The last week of the year was catastrophic for the USD. EURUSD enjoyed the ride north, which actually started in the middle of December. The last 4 trading days after Christmas were especially good for the EURUSD. The pair climbed vastly higher, creating new higher highs and lows every day, almost without any bearish interference.

 

As EURUSD is not a Bitcoin, this surge had to eventually stop. Not for a reversal but at least for a small taking profit action, so in other words – a correction. Perfect place for that was the resistance around the 1.2070 (orange colour). This area looked good for the potential bears as it was the lowest point in the 2012 and highest one in the 2017, so a crucial, long-term S/R level.

 

 

The price bouncing from this resistance is not a surprise.
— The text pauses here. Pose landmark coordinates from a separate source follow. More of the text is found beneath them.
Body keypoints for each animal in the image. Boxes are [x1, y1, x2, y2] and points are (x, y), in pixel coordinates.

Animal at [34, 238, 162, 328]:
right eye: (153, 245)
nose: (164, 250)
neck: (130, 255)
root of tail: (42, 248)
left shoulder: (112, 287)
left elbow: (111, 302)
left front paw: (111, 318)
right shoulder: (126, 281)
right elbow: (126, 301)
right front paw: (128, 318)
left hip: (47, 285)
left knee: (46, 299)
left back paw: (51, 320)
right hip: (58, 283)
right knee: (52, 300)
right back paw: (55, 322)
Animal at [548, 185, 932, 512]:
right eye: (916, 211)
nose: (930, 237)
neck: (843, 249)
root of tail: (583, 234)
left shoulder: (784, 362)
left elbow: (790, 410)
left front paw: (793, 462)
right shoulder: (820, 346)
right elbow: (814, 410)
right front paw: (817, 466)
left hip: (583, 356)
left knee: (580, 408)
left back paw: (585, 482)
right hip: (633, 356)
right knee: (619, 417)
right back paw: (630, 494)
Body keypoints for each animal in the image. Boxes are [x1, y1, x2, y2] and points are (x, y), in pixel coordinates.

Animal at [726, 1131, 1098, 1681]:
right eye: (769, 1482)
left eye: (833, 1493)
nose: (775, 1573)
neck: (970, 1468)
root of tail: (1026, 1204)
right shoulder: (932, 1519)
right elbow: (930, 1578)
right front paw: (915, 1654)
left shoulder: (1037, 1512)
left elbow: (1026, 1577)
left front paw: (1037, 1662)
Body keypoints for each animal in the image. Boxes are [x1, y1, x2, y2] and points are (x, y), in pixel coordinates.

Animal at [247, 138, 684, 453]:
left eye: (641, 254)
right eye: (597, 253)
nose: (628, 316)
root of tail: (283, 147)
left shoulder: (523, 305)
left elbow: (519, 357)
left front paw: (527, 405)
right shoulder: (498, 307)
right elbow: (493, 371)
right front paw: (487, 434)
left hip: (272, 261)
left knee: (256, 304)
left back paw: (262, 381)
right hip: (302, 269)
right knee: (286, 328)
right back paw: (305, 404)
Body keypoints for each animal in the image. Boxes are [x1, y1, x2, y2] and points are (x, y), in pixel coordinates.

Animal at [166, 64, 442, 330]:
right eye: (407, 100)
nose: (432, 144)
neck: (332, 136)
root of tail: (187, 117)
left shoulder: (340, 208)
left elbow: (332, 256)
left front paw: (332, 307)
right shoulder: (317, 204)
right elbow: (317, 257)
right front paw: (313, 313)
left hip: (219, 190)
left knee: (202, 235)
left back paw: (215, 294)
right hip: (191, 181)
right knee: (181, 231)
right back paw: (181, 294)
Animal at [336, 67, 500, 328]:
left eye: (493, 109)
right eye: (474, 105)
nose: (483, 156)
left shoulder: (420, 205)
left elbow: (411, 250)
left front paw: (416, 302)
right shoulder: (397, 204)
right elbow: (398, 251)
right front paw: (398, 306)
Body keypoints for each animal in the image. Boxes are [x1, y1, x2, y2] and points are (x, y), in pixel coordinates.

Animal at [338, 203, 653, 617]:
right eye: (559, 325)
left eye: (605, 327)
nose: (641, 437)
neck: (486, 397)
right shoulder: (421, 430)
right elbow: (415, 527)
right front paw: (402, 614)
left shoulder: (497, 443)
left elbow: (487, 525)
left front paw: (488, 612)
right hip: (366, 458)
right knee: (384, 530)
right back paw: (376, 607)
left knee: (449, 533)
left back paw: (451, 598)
We have Thursday already and the price is drawing an ugly (for buyers) shooting star candlestick formation on the weekly chart. If this W1 candle will hold till the end of the week as it is now, that will be a red light for the bulls and a potential signal for a bearish reversal. Long-term sentiment for the EURUSD definitely stays positive but we have to be aware of a possible correction, especially that: 1) the place is good to sell now and 2) we are after a very strong upswing (360 pips in few weeks). All that together allows us to be slightly more bearish for the EURUSD in the short-term.